WHAT YOU HAVE TO DO
In your copy, repeat the records exactly and leave out the pictures.

__________

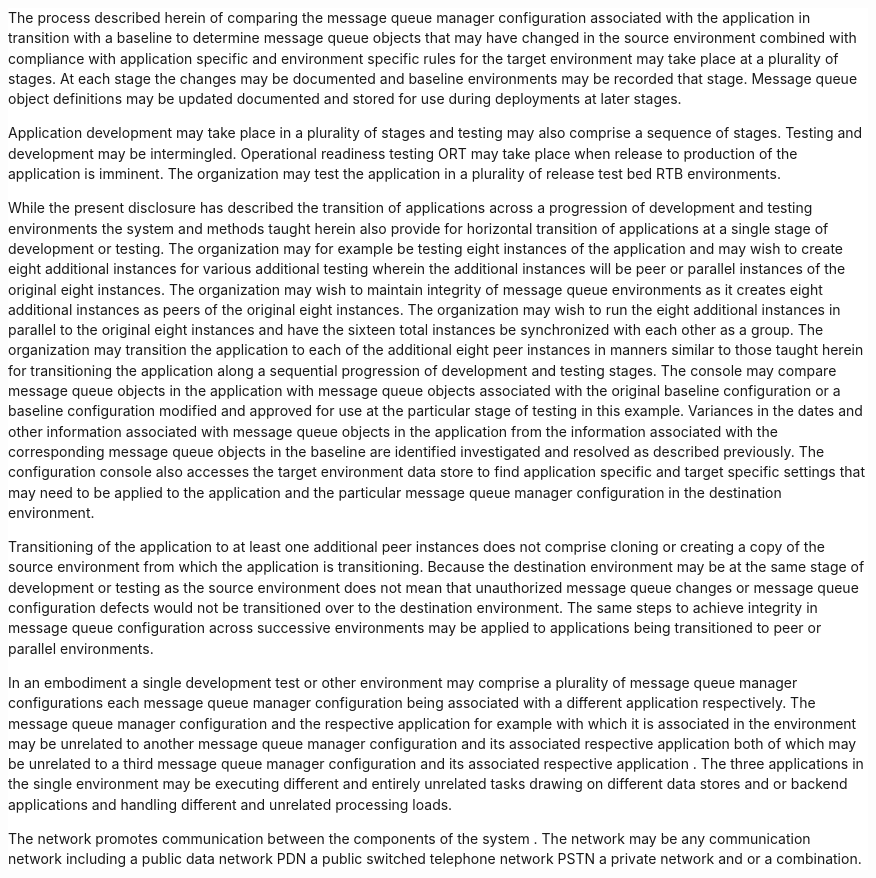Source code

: The process described herein of comparing the message queue manager configuration associated with the application in transition with a baseline to determine message queue objects that may have changed in the source environment combined with compliance with application specific and environment specific rules for the target environment may take place at a plurality of stages. At each stage the changes may be documented and baseline environments may be recorded that stage. Message queue object definitions may be updated documented and stored for use during deployments at later stages.

Application development may take place in a plurality of stages and testing may also comprise a sequence of stages. Testing and development may be intermingled. Operational readiness testing ORT may take place when release to production of the application is imminent. The organization may test the application in a plurality of release test bed RTB environments.

While the present disclosure has described the transition of applications across a progression of development and testing environments the system and methods taught herein also provide for horizontal transition of applications at a single stage of development or testing. The organization may for example be testing eight instances of the application and may wish to create eight additional instances for various additional testing wherein the additional instances will be peer or parallel instances of the original eight instances. The organization may wish to maintain integrity of message queue environments as it creates eight additional instances as peers of the original eight instances. The organization may wish to run the eight additional instances in parallel to the original eight instances and have the sixteen total instances be synchronized with each other as a group. The organization may transition the application to each of the additional eight peer instances in manners similar to those taught herein for transitioning the application along a sequential progression of development and testing stages. The console may compare message queue objects in the application with message queue objects associated with the original baseline configuration or a baseline configuration modified and approved for use at the particular stage of testing in this example. Variances in the dates and other information associated with message queue objects in the application from the information associated with the corresponding message queue objects in the baseline are identified investigated and resolved as described previously. The configuration console also accesses the target environment data store to find application specific and target specific settings that may need to be applied to the application and the particular message queue manager configuration in the destination environment.

Transitioning of the application to at least one additional peer instances does not comprise cloning or creating a copy of the source environment from which the application is transitioning. Because the destination environment may be at the same stage of development or testing as the source environment does not mean that unauthorized message queue changes or message queue configuration defects would not be transitioned over to the destination environment. The same steps to achieve integrity in message queue configuration across successive environments may be applied to applications being transitioned to peer or parallel environments.

In an embodiment a single development test or other environment may comprise a plurality of message queue manager configurations each message queue manager configuration being associated with a different application respectively. The message queue manager configuration and the respective application for example with which it is associated in the environment may be unrelated to another message queue manager configuration and its associated respective application both of which may be unrelated to a third message queue manager configuration and its associated respective application . The three applications in the single environment may be executing different and entirely unrelated tasks drawing on different data stores and or backend applications and handling different and unrelated processing loads.

The network promotes communication between the components of the system . The network may be any communication network including a public data network PDN a public switched telephone network PSTN a private network and or a combination.
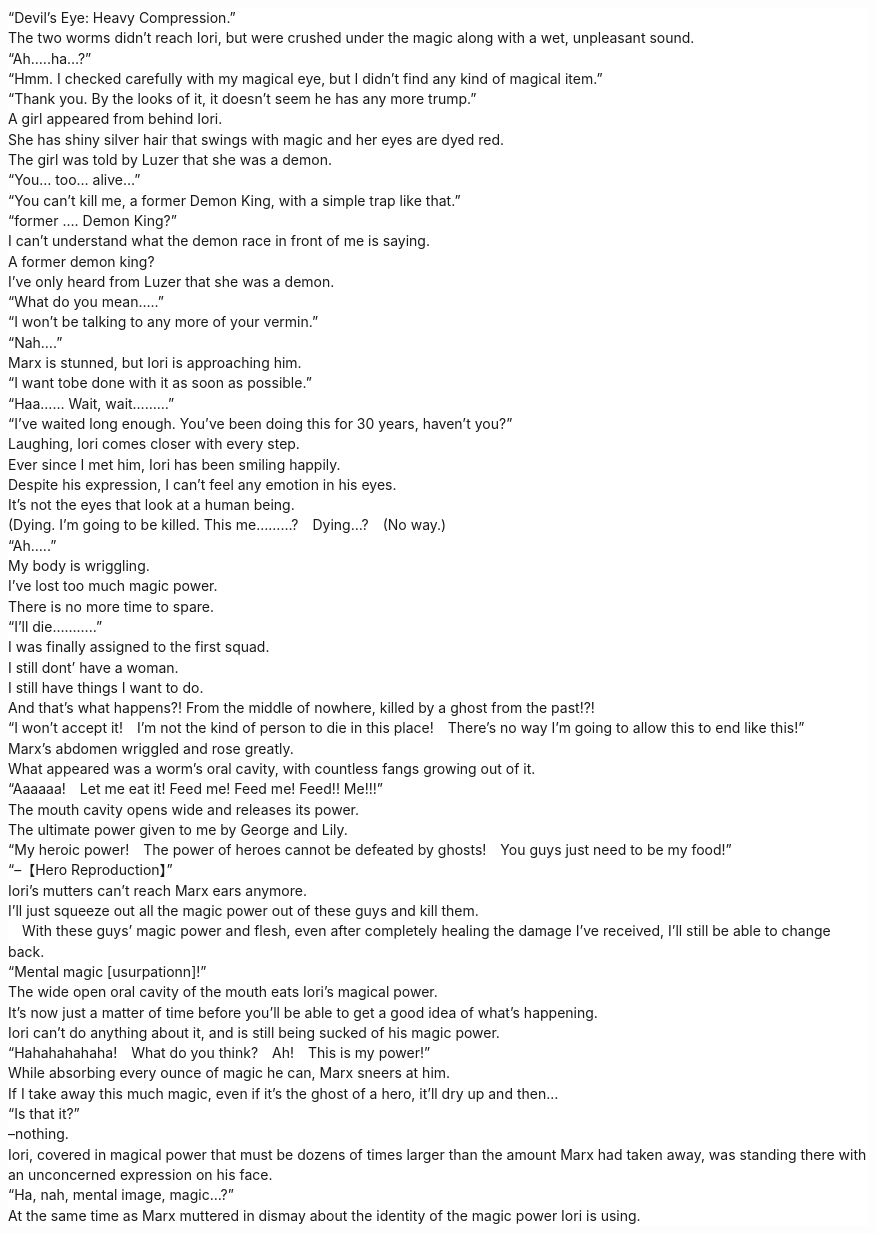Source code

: “Devil’s Eye: Heavy Compression.”<br/>
The two worms didn’t reach Iori, but were crushed under the magic along with a wet, unpleasant sound.<br/>
“Ah…..ha…?”<br/>
“Hmm. I checked carefully with my magical eye, but I didn’t find any kind of magical item.”<br/>
“Thank you. By the looks of it, it doesn’t seem he has any more trump.”<br/>
A girl appeared from behind Iori.<br/>
She has shiny silver hair that swings with magic and her eyes are dyed red.<br/>
The girl was told by Luzer that she was a demon.<br/>
“You… too… alive…”<br/>
“You can’t kill me, a former Demon King, with a simple trap like that.”<br/>
“former …. Demon King?”<br/>
I can’t understand what the demon race in front of me is saying.<br/>
A former demon king?<br/>
I’ve only heard from Luzer that she was a demon.<br/>
“What do you mean…..”<br/>
“I won’t be talking to any more of your vermin.”<br/>
“Nah….”<br/>
Marx is stunned, but Iori is approaching him.<br/>
“I want tobe done with it as soon as possible.”<br/>
“Haa…… Wait, wait………”<br/>
“I’ve waited long enough. You’ve been doing this for 30 years, haven’t you?”<br/>
Laughing, Iori comes closer with every step.<br/>
Ever since I met him, Iori has been smiling happily.<br/>
Despite his expression, I can’t feel any emotion in his eyes.<br/>
It’s not the eyes that look at a human being.<br/>
(Dying. I’m going to be killed. This me………?　Dying…?　(No way.)<br/>
“Ah…..”<br/>
My body is wriggling.<br/>
I’ve lost too much magic power.<br/>
There is no more time to spare.<br/>
“I’ll die………..”<br/>
I was finally assigned to the first squad.<br/>
I still dont’ have a woman.<br/>
I still have things I want to do.<br/>
And that’s what happens?! From the middle of nowhere, killed by a ghost from the past!?!<br/>
“I won’t accept it!　I’m not the kind of person to die in this place!　There’s no way I’m going to allow this to end like this!”<br/>
Marx’s abdomen wriggled and rose greatly.<br/>
What appeared was a worm’s oral cavity, with countless fangs growing out of it.<br/>
“Aaaaaa!　Let me eat it! Feed me! Feed me! Feed!! Me!!!”<br/>
The mouth cavity opens wide and releases its power.<br/>
The ultimate power given to me by George and Lily.<br/>
“My heroic power!　The power of heroes cannot be defeated by ghosts!　You guys just need to be my food!”<br/>
“–【Hero Reproduction】”<br/>
Iori’s mutters can’t reach Marx ears anymore.<br/>
I’ll just squeeze out all the magic power out of these guys and kill them.<br/>
　With these guys’ magic power and flesh, even after completely healing the damage I’ve received, I’ll still be able to change back.<br/>
“Mental magic [usurpationn]!”<br/>
The wide open oral cavity of the mouth eats Iori’s magical power.<br/>
It’s now just a matter of time before you’ll be able to get a good idea of what’s happening.<br/>
Iori can’t do anything about it, and is still being sucked of his magic power.<br/>
“Hahahahahaha!　What do you think?　Ah!　This is my power!”<br/>
While absorbing every ounce of magic he can, Marx sneers at him.<br/>
If I take away this much magic, even if it’s the ghost of a hero, it’ll dry up and then…<br/>
“Is that it?”<br/>
–nothing.<br/>
Iori, covered in magical power that must be dozens of times larger than the amount Marx had taken away, was standing there with an unconcerned expression on his face.<br/>
“Ha, nah, mental image, magic…?”<br/>
At the same time as Marx muttered in dismay about the identity of the magic power Iori is using.<br/>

__________

SOLUTION TO THE EXERCISE
Source code

: The process described herein of comparing the message queue manager configuration associated with the application in transition with a baseline to determine message queue objects that may have changed in the source environment combined with compliance with application specific and environment specific rules for the target environment may take place at a plurality of stages. At each stage the changes may be documented and baseline environments may be recorded that stage. Message queue object definitions may be updated documented and stored for use during deployments at later stages.

Application development may take place in a plurality of stages and testing may also comprise a sequence of stages. Testing and development may be intermingled. Operational readiness testing ORT may take place when release to production of the application is imminent. The organization may test the application in a plurality of release test bed RTB environments.

While the present disclosure has described the transition of applications across a progression of development and testing environments the system and methods taught herein also provide for horizontal transition of applications at a single stage of development or testing. The organization may for example be testing eight instances of the application and may wish to create eight additional instances for various additional testing wherein the additional instances will be peer or parallel instances of the original eight instances. The organization may wish to maintain integrity of message queue environments as it creates eight additional instances as peers of the original eight instances. The organization may wish to run the eight additional instances in parallel to the original eight instances and have the sixteen total instances be synchronized with each other as a group. The organization may transition the application to each of the additional eight peer instances in manners similar to those taught herein for transitioning the application along a sequential progression of development and testing stages. The console may compare message queue objects in the application with message queue objects associated with the original baseline configuration or a baseline configuration modified and approved for use at the particular stage of testing in this example. Variances in the dates and other information associated with message queue objects in the application from the information associated with the corresponding message queue objects in the baseline are identified investigated and resolved as described previously. The configuration console also accesses the target environment data store to find application specific and target specific settings that may need to be applied to the application and the particular message queue manager configuration in the destination environment.

Transitioning of the application to at least one additional peer instances does not comprise cloning or creating a copy of the source environment from which the application is transitioning. Because the destination environment may be at the same stage of development or testing as the source environment does not mean that unauthorized message queue changes or message queue configuration defects would not be transitioned over to the destination environment. The same steps to achieve integrity in message queue configuration across successive environments may be applied to applications being transitioned to peer or parallel environments.

In an embodiment a single development test or other environment may comprise a plurality of message queue manager configurations each message queue manager configuration being associated with a different application respectively. The message queue manager configuration and the respective application for example with which it is associated in the environment may be unrelated to another message queue manager configuration and its associated respective application both of which may be unrelated to a third message queue manager configuration and its associated respective application . The three applications in the single environment may be executing different and entirely unrelated tasks drawing on different data stores and or backend applications and handling different and unrelated processing loads.

The network promotes communication between the components of the system . The network may be any communication network including a public data network PDN a public switched telephone network PSTN a private network and or a combination.
Source code

: “Devil’s Eye: Heavy Compression.”<br/>
The two worms didn’t reach Iori, but were crushed under the magic along with a wet, unpleasant sound.<br/>
“Ah…..ha…?”<br/>
“Hmm. I checked carefully with my magical eye, but I didn’t find any kind of magical item.”<br/>
“Thank you. By the looks of it, it doesn’t seem he has any more trump.”<br/>
A girl appeared from behind Iori.<br/>
She has shiny silver hair that swings with magic and her eyes are dyed red.<br/>
The girl was told by Luzer that she was a demon.<br/>
“You… too… alive…”<br/>
“You can’t kill me, a former Demon King, with a simple trap like that.”<br/>
“former …. Demon King?”<br/>
I can’t understand what the demon race in front of me is saying.<br/>
A former demon king?<br/>
I’ve only heard from Luzer that she was a demon.<br/>
“What do you mean…..”<br/>
“I won’t be talking to any more of your vermin.”<br/>
“Nah….”<br/>
Marx is stunned, but Iori is approaching him.<br/>
“I want tobe done with it as soon as possible.”<br/>
“Haa…… Wait, wait………”<br/>
“I’ve waited long enough. You’ve been doing this for 30 years, haven’t you?”<br/>
Laughing, Iori comes closer with every step.<br/>
Ever since I met him, Iori has been smiling happily.<br/>
Despite his expression, I can’t feel any emotion in his eyes.<br/>
It’s not the eyes that look at a human being.<br/>
(Dying. I’m going to be killed. This me………?　Dying…?　(No way.)<br/>
“Ah…..”<br/>
My body is wriggling.<br/>
I’ve lost too much magic power.<br/>
There is no more time to spare.<br/>
“I’ll die………..”<br/>
I was finally assigned to the first squad.<br/>
I still dont’ have a woman.<br/>
I still have things I want to do.<br/>
And that’s what happens?! From the middle of nowhere, killed by a ghost from the past!?!<br/>
“I won’t accept it!　I’m not the kind of person to die in this place!　There’s no way I’m going to allow this to end like this!”<br/>
Marx’s abdomen wriggled and rose greatly.<br/>
What appeared was a worm’s oral cavity, with countless fangs growing out of it.<br/>
“Aaaaaa!　Let me eat it! Feed me! Feed me! Feed!! Me!!!”<br/>
The mouth cavity opens wide and releases its power.<br/>
The ultimate power given to me by George and Lily.<br/>
“My heroic power!　The power of heroes cannot be defeated by ghosts!　You guys just need to be my food!”<br/>
“–【Hero Reproduction】”<br/>
Iori’s mutters can’t reach Marx ears anymore.<br/>
I’ll just squeeze out all the magic power out of these guys and kill them.<br/>
　With these guys’ magic power and flesh, even after completely healing the damage I’ve received, I’ll still be able to change back.<br/>
“Mental magic [usurpationn]!”<br/>
The wide open oral cavity of the mouth eats Iori’s magical power.<br/>
It’s now just a matter of time before you’ll be able to get a good idea of what’s happening.<br/>
Iori can’t do anything about it, and is still being sucked of his magic power.<br/>
“Hahahahahaha!　What do you think?　Ah!　This is my power!”<br/>
While absorbing every ounce of magic he can, Marx sneers at him.<br/>
If I take away this much magic, even if it’s the ghost of a hero, it’ll dry up and then…<br/>
“Is that it?”<br/>
–nothing.<br/>
Iori, covered in magical power that must be dozens of times larger than the amount Marx had taken away, was standing there with an unconcerned expression on his face.<br/>
“Ha, nah, mental image, magic…?”<br/>
At the same time as Marx muttered in dismay about the identity of the magic power Iori is using.<br/>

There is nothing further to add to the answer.